--- RECORDS TO PROCESS ---
⟨
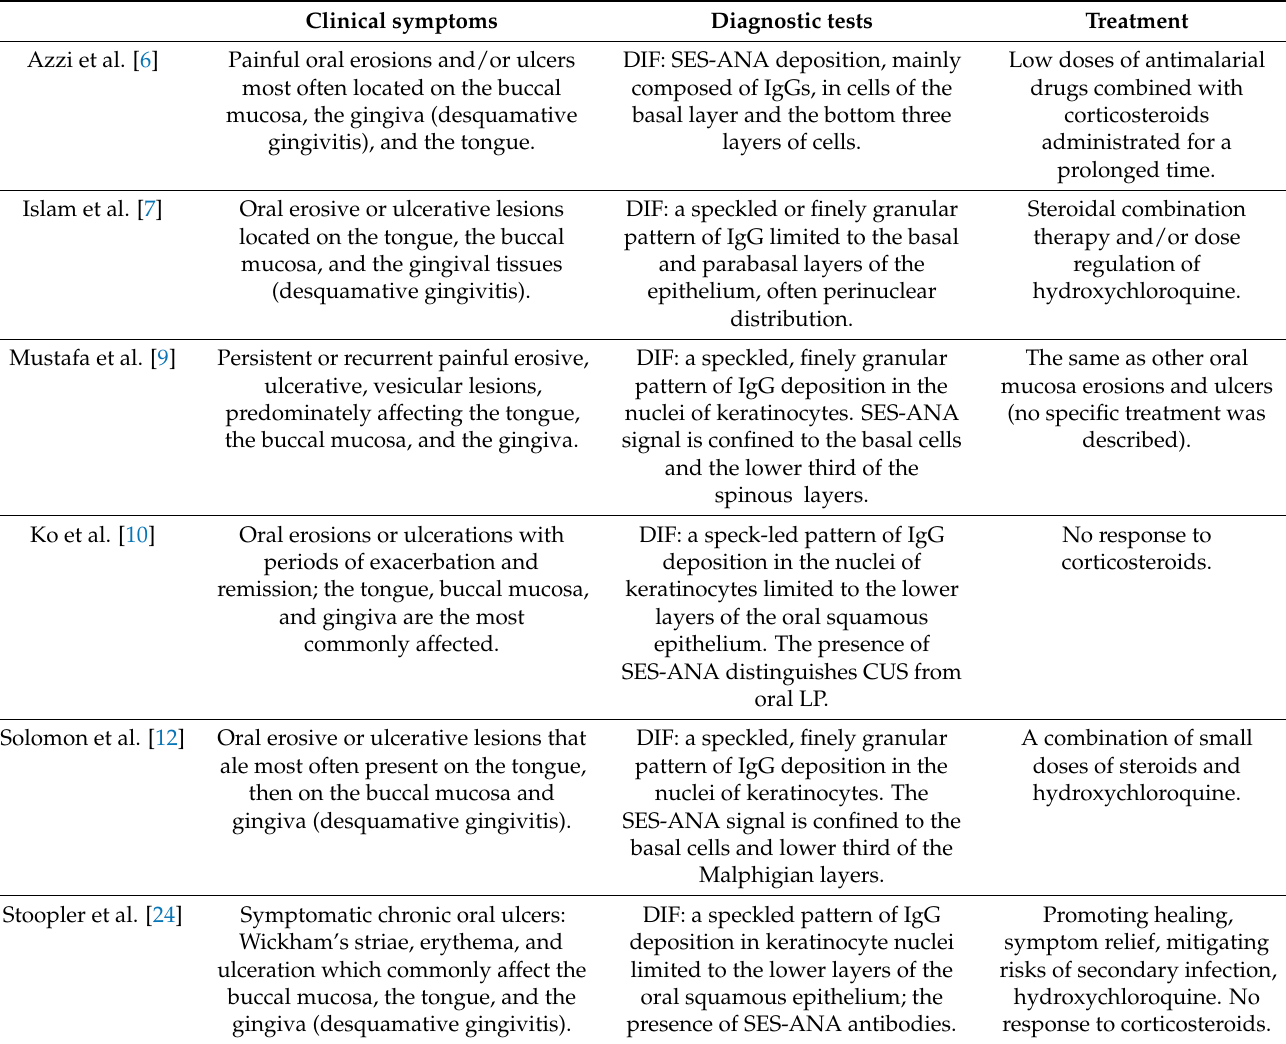
Table 3. Clinical symptoms, diagnostic tests, and treatment methods of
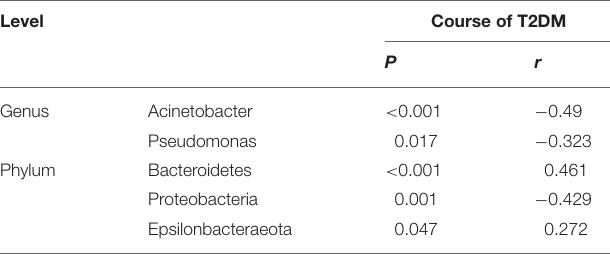
TABLE 3 | Relationship Between OS Microbiota and course of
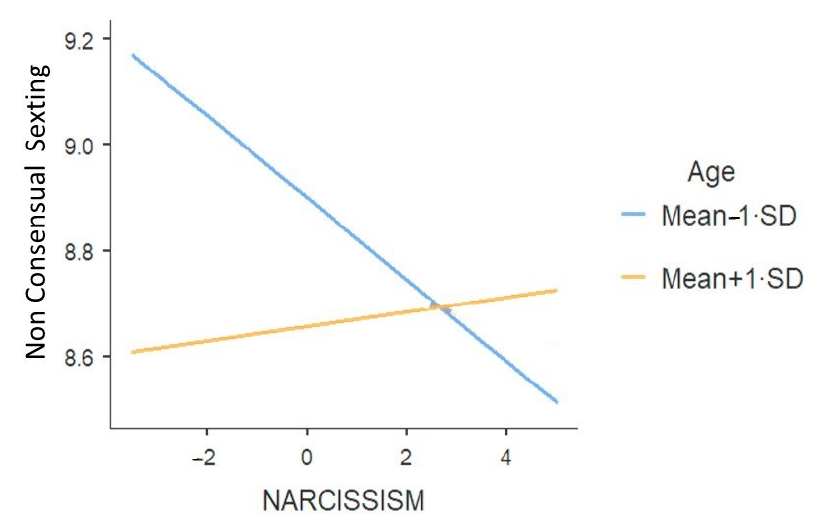
Figure 3. The effect of narcissism on non-consensual sexting in function of age. The last fourth and last model focused on sexting under pressure, accounting for 10.5%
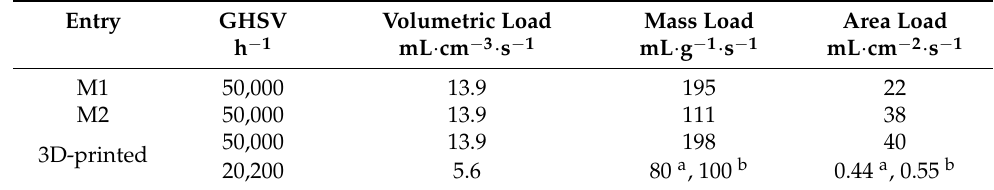
Table 2. Characteristics of the three monolith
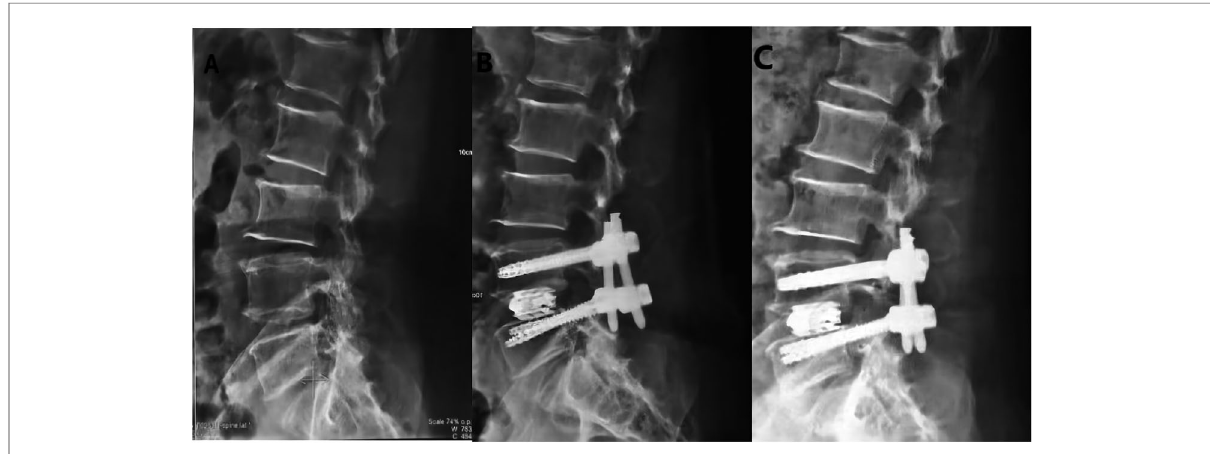
FIGURE 2 Design of EXP-IFC for anterior and Lateral display of Lumbar vertebrae after MIS-TLIF. ( A ) Preoperative lateral radiograph. ( B ) Postoperative lateral radiograph (1 week); ( C ) Postoperative lateral radiograph (1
⟩
--- DIRECTIONS FOR THIS TASK ---
What you give back should be exactly the lines from the line holding "Figure 3. The" through the final line of the material, both ends included, and please leave out the pictures.

--- PROBLEM SOLUTION ---
Figure 3. The effect of narcissism on non-consensual sexting in function of age. The last fourth and last model focused on sexting under pressure, accounting for 10.5%
Table 2. Characteristics of the three monolith
FIGURE 2 Design of EXP-IFC for anterior and Lateral display of Lumbar vertebrae after MIS-TLIF. ( A ) Preoperative lateral radiograph. ( B ) Postoperative lateral radiograph (1 week); ( C ) Postoperative lateral radiograph (1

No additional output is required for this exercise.